I haven’t written in a few days because I’ve been pretty busy entertaining some friends from my program. 5 different volunteers came down from Quito this weekend to see Cuenca, as well as a couple others from Machala and Guayaquil. It meant having to be a bit of a tour guide for the city, but it was fine because it allowed me to do some things that I haven’t yet accomplished in Cuenca.
I was looking forward to a long vacation from the university this week, but unfortunately my plans were changed. Since February I had heard that in May there is a week off for “Student Week,” and though no one knew exactly when it was, they knew it was in May. Every week I would go to the university and ask, but still no one was sure. And finally we found out, only through word of mouth, that the vacation would be the last week of May.
Excited for a much needed break, I planned on either going up to Quilotoa to see the crater lake or heading to Canoa on the beach to meet up with some friends. On Thursday night my friend Chelsea and her friend Mary arrived in Cuenca right before I went to my night class, and I was happy as I headed to the university. When I got there I commented to another teacher about the upcoming vacation, and then my night was ruined.
“Oh, but you teach the professionals course, right?” the professor said.
“You don’t get a vacation.”
You have got to be kidding me, I thought. Even though the entire university gets the week off so that students could play sports, listen to concerts, and drink on campus, I would have to teach my Monday-Thursday night class. Students bussed in from all over the country, it would be nearly impossible to teach with the noise anyway. At first I was furious, and then just destroyed and upset. I really needed the break, and even my friends visiting couldn’t make me feel better, though I tried. The worst part about it was that no one from the university had even bothered to tell me, as usual. So if I hadn’t talked to the other teacher and just assumed I had a break like everyone else, I would have been in trouble. There’s always a double standard.
Friday went by casually enough, walking around town and showing my friends the sights while plotting of ways to get out of teaching the next week. Later at night two more friends from Quito arrived. Amelia and Brittney showed up a bit later after the 10 hour bus ride got them in around 9:30, so we just grabbed a late dinner and called it a night. On Saturday morning we dodged parades in the center and then headed up to Turi, a church on a hill with a view of the whole city. I’d only been up there once before, a week or so after I got to Cuenca, and at night. I’d always wanted to go back during the day. There are steps you can take up to the top, and from the center it’s about a 40-50 minute walk, depending how slowly you go.
For me the hike was easy because I’ve been walking around a lot and training for the race in Quito, but for others it was clearly a bit more difficult. Even though the Quitenos live at higher altitude, they walk much less because of the set up of their city. We spent some time at the top, just taking in the view, eating some salchipapas, and talking while getting sunburned.

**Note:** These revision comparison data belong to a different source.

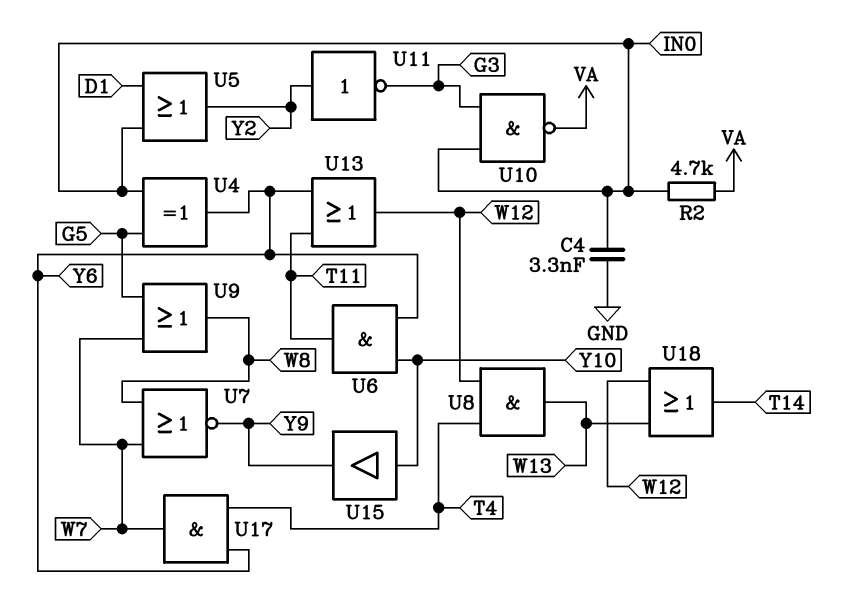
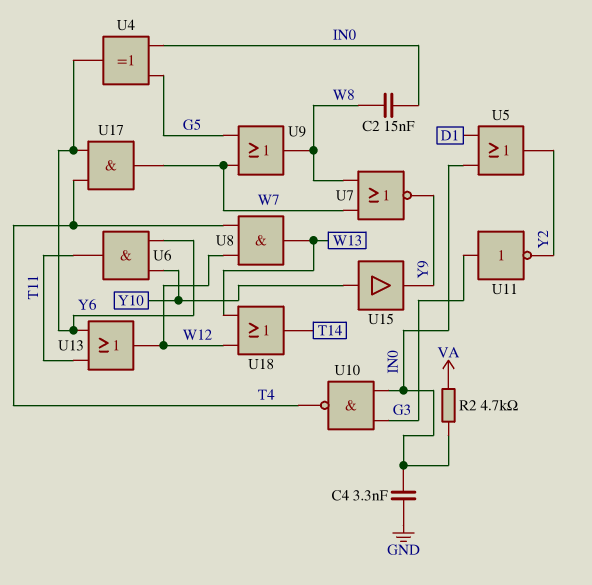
C2: none -> 15nF (IN0, W8)
U10: NAND (in G3, in IN0, out VA) -> NAND (in G3, in IN0, out T4)
U11: NOT (in Y2, out G3) -> NOT (in G3, out Y2)

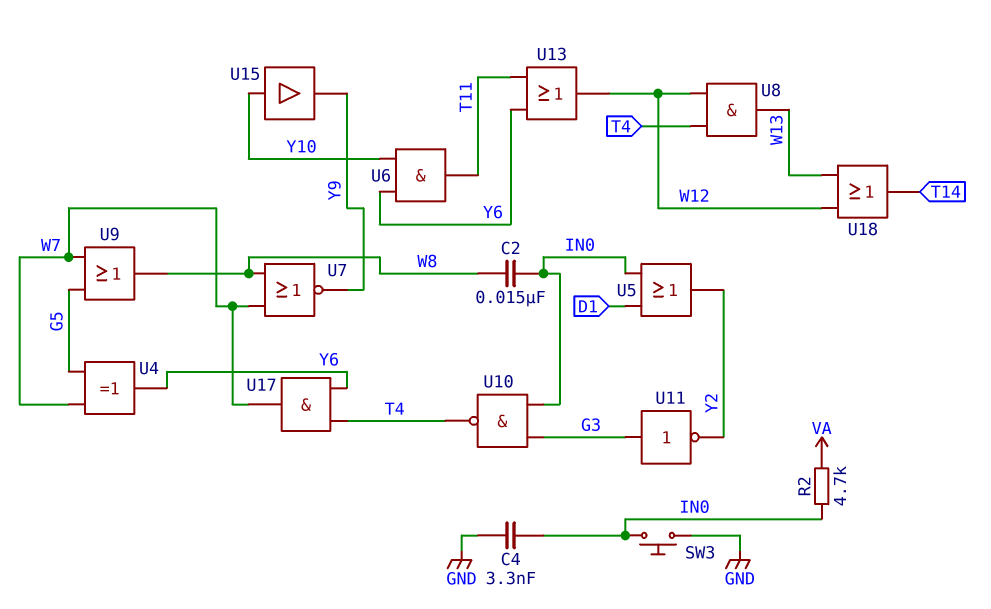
SW3: none -> button (GND, IN0)
U4: XOR (in G5, in IN0, out Y6) -> XOR (in G5, in W7, out Y6)

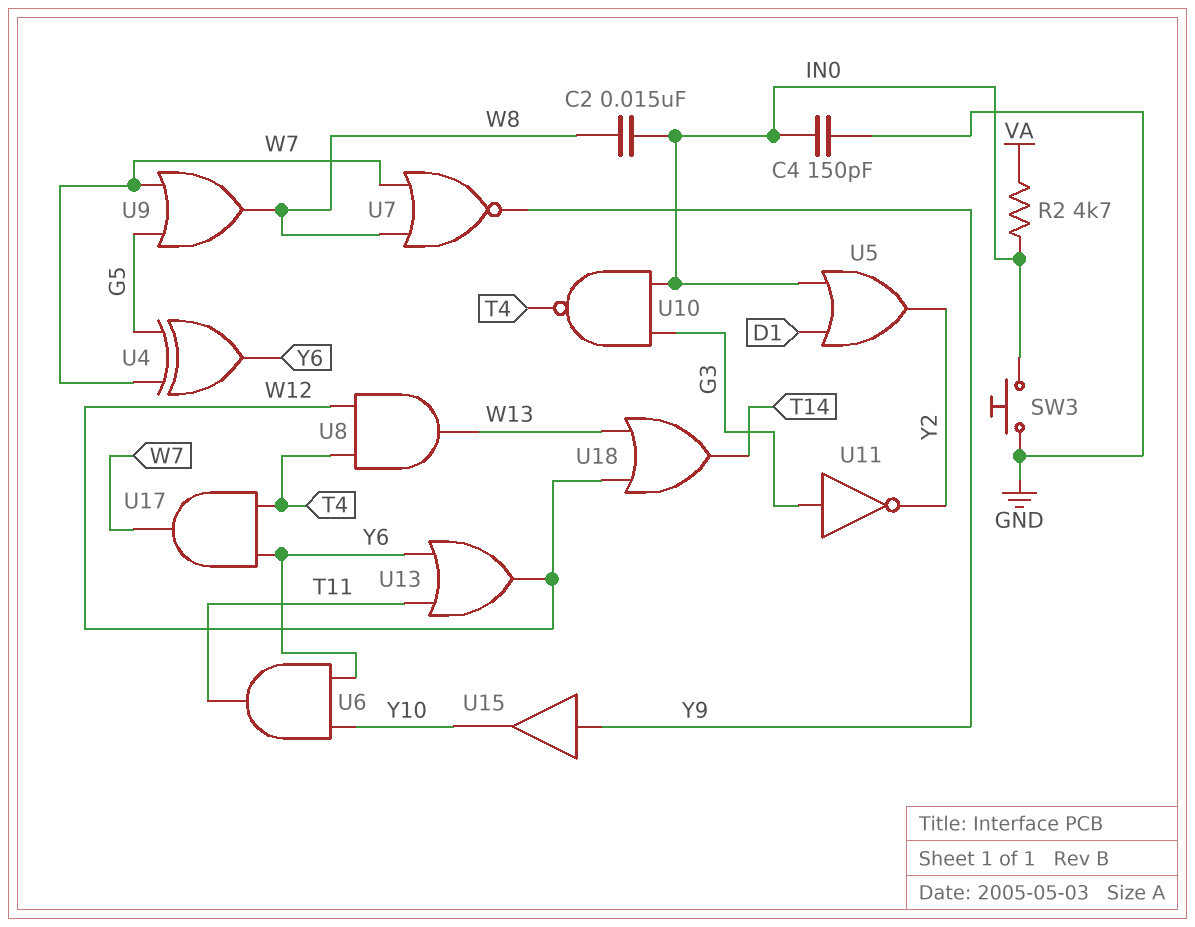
C4: 3.3nF (GND, IN0) -> 150pF (GND, IN0)
U15: buffer (in Y10, out Y9) -> buffer (in Y9, out Y10)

After Turi, we went back home to rest up before going out that night. It seemed like everyone from Quito was suffering from the plague, and keeping health up was a concern. The hostel was also filled this weekend with Peace Corps volunteers, and just to be jerks, Chelsea and Mary talked about the “trip they’d just taken” to Mexico in between deep coughs to a volunteer in their room.
Once rested, we all went out to dinner at La Vina, a great Italian restaurant not too far from my house, and then went out dancing for a little bit before most of us called it quits around midnight. The plan was to wake up early and head to Ingapirca, the biggest Inca ruins in Ecuador.